Implementing the Guidance will create challenges for companies. The Guidance is also open to criticism on several grounds. For example:

  1. The practical implementation of the Guidance will be challenging. As an illustration, in order to implement the anonymous reporting system and the ‘consent requirement’ when non-anonymous reporting occurs, companies should only allow reporting via an online intake form. This is because reports via email would typically always disclose the identity of the whistleblower via the email address used to send the report, and reports via email or telephone would require additional measures to allow the collection of documented, written, consent in case the reporter wants to disclose his identity.
  2. Furthermore, it is unclear how a company should proceed if it receives a potential compliance concern via email, i.e. outside the reporting channel of the whistleblowing hotline.
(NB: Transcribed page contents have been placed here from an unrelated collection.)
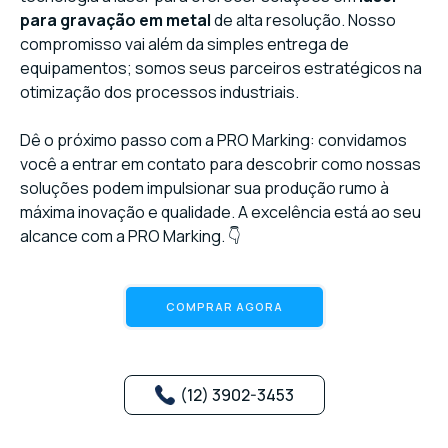
para gravação em metal
de alta resolução. Nosso
compromisso vai além da simples entrega de
equipamentos; somos seus parceiros estratégicos na
otimização dos processos industriais.
Dê o próximo passo com a PRO Marking: convidamos
você a entrar em contato para descobrir como nossas
soluções podem impulsionar sua produção rumo à
máxima inovação e qualidade. A excelência está ao seu
alcance com a PRO Marking. 👇
COMPRAR AGORA
(12) 3902-3453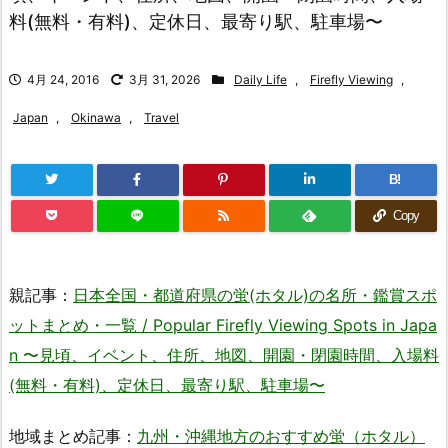
料(無料・有料)、定休日、最寄り駅、駐車場〜
4月 24, 2016
3月 31, 2026
Daily Life
,
Firefly Viewing
,
Japan
,
Okinawa
,
Travel
B!
Copy
親記事：
日本全国・都道府県の蛍(ホタル)の名所・鑑賞スポ
ットまとめ・一覧 / Popular Firefly Viewing Spots in Japa
n 〜見頃、イベント、住所、地図、開園・閉園時間、入場料
(無料・有料)、定休日、最寄り駅、駐車場〜
地域まとめ記事：
九州・沖縄地方のおすすめ蛍（ホタル）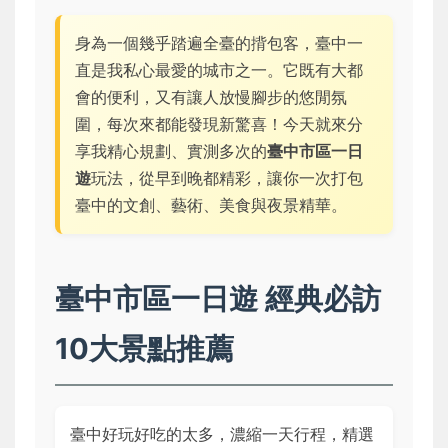
身為一個幾乎踏遍全臺的揹包客，臺中一
直是我私心最愛的城市之一。它既有大都
會的便利，又有讓人放慢腳步的悠閒氛
圍，每次來都能發現新驚喜！今天就來分
享我精心規劃、實測多次的
臺中市區一日
遊
玩法，從早到晚都精彩，讓你一次打包
臺中的文創、藝術、美食與夜景精華。
臺中市區一日遊 經典必訪
10大景點推薦
臺中好玩好吃的太多，濃縮一天行程，精選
Is the company in this case required to follow up with the reporter in order to obtain the consent? Or, is the company then prevented from investigating the case? What if the reporter refuses the consent? If the company does not disclose the name of the whistleblower to the accused, it would violate Art. 14 GDPR. If the company discloses the name of the whistleblower to the accused, it would violate Art. 6 GDPR because the company does not have a legal basis for the disclosure, i.e. the consent of the whistleblower.
  3. It is unclear why the German DPAs did not further elaborate on their interpretation of Art. 14(f) GDPR. Why do they interpret “information about the source from which the personal data originated” as providing the identity of the source? Wouldn’t it be sufficient to disclose the name as “a reporter who contacted the whistleblowing hotline” or “another employee”?
  4. Another concern is why the German DPAs do not discuss exceptions. For example, Art. 14(5)(b) GDPR provides an exception if the provision of such information proves impossible, in particular in so far as the disclosure requirements are likely to render impossible or seriously impair the achievement of the processing’s objective. One could argue that, without confidentiality, internal misconduct will not be reported as employees fear retaliation. Another exception could be provided by Sec. 29 of the German Federal Data Protection Act. This provides that the information obligation of Art. 14 GDPR shall not apply as far as this would require the disclosure of information which, by its nature, must be kept secret, in particular because of overriding legitimate interests of a third party. One could argue that the whistleblower has an overriding legitimate interest that his identity not be disclosed.
  5. Why did the German DPAs not liaise with the other European data protection authorities on this issue, in light of Art. 60 and 63 GDPR and the overall objective of the GDPR to harmonize the application of data privacy laws in Europe?

Compliance with the new Guidance will thus pose practical challenges. It remains to be seen whether the European Data Protection Board will shortly pick up on this issue, and whether European-wide guidelines which also consider the practical implementation of these provisions will be released.